(Québec) Pour s’attaquer à la pénurie de main-d’œuvre, Québec offrira une nouvelle allocation de 475 $ par semaine aux travailleurs sans emploi qui acceptent de faire un retour aux études dans un secteur ciblé. Le gouvernement Legault a lancé mardi l’« Opération main-d’œuvre », qui s’accompagne de 3,9 milliards d’investissements.

« On doit donner un grand coup », a lancé mardi le premier ministre François Legault lors d’une conférence de presse en compagne du ministre du Travail, de l’Emploi et de la Solidarité sociale, Jean Boulet, et de la ministre de l’Enseignement supérieur, Danielle McCann.

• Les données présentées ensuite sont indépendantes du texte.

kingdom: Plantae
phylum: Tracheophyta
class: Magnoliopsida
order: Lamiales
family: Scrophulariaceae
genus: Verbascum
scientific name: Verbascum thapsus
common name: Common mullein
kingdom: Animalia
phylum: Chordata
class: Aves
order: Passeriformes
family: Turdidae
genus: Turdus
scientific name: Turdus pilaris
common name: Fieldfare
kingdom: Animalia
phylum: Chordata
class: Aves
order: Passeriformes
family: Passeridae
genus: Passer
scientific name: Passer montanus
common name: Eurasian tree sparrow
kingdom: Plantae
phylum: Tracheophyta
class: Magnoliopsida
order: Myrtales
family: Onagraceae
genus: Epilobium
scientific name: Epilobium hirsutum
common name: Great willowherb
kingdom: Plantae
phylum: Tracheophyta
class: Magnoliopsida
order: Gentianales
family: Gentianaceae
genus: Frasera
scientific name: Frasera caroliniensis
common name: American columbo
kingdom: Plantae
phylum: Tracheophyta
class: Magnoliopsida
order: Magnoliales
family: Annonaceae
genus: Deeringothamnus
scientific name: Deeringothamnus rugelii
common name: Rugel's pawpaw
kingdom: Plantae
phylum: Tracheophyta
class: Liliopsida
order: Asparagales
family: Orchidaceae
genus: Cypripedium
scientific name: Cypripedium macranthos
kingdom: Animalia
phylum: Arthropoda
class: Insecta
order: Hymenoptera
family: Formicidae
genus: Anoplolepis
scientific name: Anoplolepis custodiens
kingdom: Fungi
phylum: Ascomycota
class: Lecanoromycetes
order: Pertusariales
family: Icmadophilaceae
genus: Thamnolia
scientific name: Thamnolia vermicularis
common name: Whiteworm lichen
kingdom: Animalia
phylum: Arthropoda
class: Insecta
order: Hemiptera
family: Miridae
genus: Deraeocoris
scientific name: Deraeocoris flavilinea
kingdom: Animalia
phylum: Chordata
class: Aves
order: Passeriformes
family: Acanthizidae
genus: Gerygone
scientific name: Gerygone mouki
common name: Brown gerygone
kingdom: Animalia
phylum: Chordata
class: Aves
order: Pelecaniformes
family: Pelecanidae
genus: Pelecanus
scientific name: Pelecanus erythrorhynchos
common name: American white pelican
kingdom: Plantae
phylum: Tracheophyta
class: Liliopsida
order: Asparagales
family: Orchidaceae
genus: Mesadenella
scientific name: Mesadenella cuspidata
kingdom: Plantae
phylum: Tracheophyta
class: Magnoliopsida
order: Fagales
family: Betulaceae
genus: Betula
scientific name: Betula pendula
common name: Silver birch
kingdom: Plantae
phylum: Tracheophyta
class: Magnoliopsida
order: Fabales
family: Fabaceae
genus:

Québec s’est donné comme objectif de requalifier et d’attirer près de 170 000 travailleurs dans six secteurs névralgiques : santé et services sociaux, éducation, services de garde, génie, technologies de l’information et construction. « Il faut combler deux sortes d’emplois : ceux que j’appellerais essentiels et ceux stratégiques », a précisé M. Legault. « Mais il pourrait s’ajouter d’autres secteurs », a-t-il indiqué.

La nouvelle « Opération main-d’œuvre » de son gouvernement s’accompagne de 3,9 milliards en investissements sur cinq ans, dont 2,9 milliards en crédits additionnels. Cette opération donne essentiellement suite aux mesures annoncées lors du mini-budget Girard, la semaine dernière.

C’est beaucoup, beaucoup d’argent parce que c’est une des grandes priorités qu’on a comme société au cours des prochaines années.

François Legault

Élément nouveau, Québec a annoncé mardi la création d’une allocation de 475 $ par semaine « pour les gens qui n’ont pas d’emploi » et qui « acceptent d’aller étudier » dans les six domaines ciblés. « On va leur donner 475 $ par semaine, donc l’équivalent du salaire minimum, pas pour travailler, mais pour aller étudier dans les secteurs où il y a pénurie », a fait valoir le premier ministre.

Le ministre Boulet a parlé d’une mesure « assez exceptionnelle » qui permettra de ne laisser « personne de côté ».

« C’est un soutien de revenu qui va permettre aux personnes par exemple qui gagnent moins sur le chômage que les 475 $ de bénéficier de la différence et de faire des activités de formation ou de requalification », a précisé M. Boulet. « Ça va permettre au Québec de devenir une société apprenante où tout le monde aura une opportunité de se former ou de se requalifier », a-t-il ajouté mardi.

Pour être admissible à cette allocation, il faut avoir quitté l’emploi deux ans auparavant.

Bourses d’études généreuses

À cela s’ajoute un programme généreux de bourses d’études annoncé la semaine dernière. À la fin de leur formation, les étudiants auront touché jusqu’à 9000 $ au collégial, et de 15 000 $ à 20 000 $ à l’université, selon que le programme dure trois ou quatre ans. C’est en sus de l’aide financière aux études.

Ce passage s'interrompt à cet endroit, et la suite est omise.